It was after the opening of the stock-market and most of the early orders had been executed. The rush had given place to the calm efficiency of a well-organized broker's office. Mr. Robison walked into the Customers' Room, approached Gilbert Witherspoon, a valued customer, touched his hat-brim with two fingers in the French military fashion, and said:

“Please, where's Mr. Richards?” His nasal twang and his Parisian appearance produced the usual impression of striking incongruity upon all men within hearing distance. Everybody frankly listened.

“That's his private office,” answered Witherspoon, non-committally, pointing his finger at a door.

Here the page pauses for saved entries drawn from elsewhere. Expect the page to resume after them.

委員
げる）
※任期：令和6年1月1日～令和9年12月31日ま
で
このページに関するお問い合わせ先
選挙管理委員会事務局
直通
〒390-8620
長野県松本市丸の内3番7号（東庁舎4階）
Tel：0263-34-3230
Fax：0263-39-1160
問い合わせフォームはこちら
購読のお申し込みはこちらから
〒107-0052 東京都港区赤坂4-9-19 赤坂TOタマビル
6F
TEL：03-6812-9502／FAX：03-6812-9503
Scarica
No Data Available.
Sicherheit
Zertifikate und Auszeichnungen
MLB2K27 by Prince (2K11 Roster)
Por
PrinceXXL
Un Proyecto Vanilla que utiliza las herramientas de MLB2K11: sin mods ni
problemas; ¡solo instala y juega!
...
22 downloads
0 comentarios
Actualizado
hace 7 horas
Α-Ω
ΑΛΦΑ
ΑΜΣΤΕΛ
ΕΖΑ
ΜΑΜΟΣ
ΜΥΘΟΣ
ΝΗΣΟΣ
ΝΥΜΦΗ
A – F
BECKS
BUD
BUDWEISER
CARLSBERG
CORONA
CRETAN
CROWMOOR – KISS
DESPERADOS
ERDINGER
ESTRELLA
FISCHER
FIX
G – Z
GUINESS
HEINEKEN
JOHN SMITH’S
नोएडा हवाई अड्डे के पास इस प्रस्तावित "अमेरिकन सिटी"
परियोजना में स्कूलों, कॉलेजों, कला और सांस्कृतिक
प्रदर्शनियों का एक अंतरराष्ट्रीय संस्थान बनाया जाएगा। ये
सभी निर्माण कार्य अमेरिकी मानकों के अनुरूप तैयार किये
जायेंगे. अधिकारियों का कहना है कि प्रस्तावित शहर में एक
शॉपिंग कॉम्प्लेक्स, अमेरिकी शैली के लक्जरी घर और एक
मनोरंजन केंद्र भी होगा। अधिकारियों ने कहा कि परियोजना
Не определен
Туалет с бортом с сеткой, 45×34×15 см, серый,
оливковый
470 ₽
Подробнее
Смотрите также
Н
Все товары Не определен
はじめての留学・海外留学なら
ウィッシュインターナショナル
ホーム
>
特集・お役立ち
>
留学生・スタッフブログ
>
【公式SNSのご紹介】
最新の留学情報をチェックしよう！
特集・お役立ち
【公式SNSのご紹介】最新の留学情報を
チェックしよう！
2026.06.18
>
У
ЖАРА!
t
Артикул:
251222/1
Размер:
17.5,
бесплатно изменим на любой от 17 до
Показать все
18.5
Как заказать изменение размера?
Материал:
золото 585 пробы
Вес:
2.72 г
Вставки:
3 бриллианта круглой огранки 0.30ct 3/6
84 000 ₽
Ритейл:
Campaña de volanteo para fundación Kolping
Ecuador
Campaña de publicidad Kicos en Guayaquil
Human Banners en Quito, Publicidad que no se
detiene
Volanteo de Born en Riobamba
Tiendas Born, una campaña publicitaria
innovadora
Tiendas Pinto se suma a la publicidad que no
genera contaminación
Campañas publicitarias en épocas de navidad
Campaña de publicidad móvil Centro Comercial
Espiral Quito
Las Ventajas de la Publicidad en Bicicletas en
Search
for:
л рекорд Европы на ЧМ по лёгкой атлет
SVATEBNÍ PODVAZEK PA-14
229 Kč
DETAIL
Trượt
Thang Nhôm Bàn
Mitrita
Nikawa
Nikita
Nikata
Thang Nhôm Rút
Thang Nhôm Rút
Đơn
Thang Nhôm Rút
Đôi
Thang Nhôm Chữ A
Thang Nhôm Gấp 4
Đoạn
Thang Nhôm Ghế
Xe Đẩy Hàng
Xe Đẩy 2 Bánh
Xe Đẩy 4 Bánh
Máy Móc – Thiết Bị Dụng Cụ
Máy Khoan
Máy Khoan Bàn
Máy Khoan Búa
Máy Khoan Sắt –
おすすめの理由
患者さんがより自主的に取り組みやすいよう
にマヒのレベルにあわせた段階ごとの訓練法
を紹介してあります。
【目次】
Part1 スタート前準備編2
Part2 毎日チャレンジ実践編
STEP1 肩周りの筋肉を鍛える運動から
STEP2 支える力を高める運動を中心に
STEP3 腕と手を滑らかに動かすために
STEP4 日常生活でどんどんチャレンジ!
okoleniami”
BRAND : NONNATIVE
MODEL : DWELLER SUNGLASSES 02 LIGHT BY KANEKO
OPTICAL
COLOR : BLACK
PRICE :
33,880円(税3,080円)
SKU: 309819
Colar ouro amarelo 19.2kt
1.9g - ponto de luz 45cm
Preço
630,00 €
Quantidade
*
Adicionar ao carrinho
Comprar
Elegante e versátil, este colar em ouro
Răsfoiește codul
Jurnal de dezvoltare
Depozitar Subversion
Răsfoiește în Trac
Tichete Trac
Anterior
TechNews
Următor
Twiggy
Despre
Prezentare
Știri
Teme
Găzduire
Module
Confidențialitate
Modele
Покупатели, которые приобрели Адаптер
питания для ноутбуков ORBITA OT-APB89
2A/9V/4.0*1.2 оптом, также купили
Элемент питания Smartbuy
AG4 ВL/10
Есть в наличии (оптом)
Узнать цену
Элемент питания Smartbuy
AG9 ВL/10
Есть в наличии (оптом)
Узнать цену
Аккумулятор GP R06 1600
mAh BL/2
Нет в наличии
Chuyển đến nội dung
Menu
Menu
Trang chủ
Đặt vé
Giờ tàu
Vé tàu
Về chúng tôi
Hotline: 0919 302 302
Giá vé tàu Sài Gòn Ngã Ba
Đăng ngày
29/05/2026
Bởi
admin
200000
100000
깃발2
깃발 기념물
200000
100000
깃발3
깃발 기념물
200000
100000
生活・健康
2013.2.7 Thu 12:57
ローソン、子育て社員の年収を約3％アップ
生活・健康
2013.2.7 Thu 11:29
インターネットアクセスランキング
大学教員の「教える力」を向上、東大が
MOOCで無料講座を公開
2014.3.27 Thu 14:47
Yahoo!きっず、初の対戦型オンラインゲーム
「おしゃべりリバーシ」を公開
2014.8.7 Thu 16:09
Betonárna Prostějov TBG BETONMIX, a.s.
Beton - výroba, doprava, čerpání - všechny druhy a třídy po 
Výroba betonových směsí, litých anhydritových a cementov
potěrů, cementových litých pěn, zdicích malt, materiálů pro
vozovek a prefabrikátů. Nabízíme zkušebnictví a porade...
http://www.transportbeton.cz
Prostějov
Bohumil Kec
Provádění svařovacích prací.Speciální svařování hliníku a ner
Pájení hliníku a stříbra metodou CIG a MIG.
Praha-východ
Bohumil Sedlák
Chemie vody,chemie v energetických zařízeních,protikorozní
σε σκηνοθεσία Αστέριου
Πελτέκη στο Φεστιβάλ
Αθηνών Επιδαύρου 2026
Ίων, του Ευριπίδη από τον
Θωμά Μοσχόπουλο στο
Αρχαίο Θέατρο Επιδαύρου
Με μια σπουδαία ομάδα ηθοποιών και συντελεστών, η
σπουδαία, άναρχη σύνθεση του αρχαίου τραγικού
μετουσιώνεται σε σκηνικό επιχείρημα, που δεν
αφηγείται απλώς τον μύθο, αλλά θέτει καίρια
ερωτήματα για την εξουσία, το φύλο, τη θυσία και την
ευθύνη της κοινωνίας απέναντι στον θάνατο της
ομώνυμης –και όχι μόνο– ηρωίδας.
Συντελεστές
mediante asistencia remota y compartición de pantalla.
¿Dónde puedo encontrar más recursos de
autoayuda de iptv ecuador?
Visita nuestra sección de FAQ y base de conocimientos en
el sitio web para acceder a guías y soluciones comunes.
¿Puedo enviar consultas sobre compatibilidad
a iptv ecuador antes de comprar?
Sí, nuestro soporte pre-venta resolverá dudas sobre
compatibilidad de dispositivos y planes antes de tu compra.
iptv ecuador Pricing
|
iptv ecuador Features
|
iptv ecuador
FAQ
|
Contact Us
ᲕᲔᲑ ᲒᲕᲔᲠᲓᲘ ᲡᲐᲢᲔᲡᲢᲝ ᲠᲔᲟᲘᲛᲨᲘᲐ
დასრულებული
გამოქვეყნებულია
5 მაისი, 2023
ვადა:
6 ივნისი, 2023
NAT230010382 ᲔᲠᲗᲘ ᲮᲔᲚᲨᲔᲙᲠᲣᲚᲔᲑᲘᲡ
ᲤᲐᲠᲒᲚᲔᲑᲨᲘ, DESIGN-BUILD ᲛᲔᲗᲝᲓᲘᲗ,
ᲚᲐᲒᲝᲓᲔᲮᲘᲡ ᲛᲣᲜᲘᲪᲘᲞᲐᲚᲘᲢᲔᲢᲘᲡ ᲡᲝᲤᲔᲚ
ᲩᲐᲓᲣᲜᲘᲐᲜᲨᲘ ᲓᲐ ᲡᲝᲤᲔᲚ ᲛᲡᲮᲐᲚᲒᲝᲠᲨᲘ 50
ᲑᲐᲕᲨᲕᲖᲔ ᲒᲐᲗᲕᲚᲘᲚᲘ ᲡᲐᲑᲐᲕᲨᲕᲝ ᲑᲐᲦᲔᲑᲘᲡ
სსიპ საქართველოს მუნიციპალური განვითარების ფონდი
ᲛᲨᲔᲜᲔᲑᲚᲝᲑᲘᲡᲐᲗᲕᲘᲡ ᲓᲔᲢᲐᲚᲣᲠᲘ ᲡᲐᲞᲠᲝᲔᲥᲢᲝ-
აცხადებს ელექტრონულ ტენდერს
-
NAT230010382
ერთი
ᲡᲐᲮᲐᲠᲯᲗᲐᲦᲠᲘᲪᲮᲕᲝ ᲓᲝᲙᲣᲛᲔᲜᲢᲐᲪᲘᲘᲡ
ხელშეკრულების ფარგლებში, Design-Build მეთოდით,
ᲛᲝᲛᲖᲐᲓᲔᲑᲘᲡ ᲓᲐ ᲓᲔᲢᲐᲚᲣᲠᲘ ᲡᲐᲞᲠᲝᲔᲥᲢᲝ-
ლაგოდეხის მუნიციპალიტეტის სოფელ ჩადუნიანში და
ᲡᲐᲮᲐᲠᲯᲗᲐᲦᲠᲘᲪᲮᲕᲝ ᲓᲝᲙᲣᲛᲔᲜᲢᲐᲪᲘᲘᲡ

“Thank you very much!” said Robison and bowed. Then he knocked, heard a peremptory “Come in!” and disappeared within.

Witherspoon, who cultivated a reputation as a wit—there is a buffoon in every stock-broker's office—shrugged his shoulders Frenchily, and, in a nasal voice obviously in imitation of Robison, said:

“Another world-beater!”

“You never can tell,” retorted Dan McCormack, oracularly. He was fat, always played “mysteries” in the market—traded in those stocks the movements in which were unaccounted for—and he did not like Witherspoon.

Inside Mr. Robison had said “Bon jour!” and bowed so very low that Mr. Richards immediately thought of the language of a fashionable bill of fare.

Wie geht's?” retorted Richards, jocularly. Then, nicely serious, “How are you this morning?”

“Don't I look it?” said Mr. Robison. “I am, of course, perplexed.”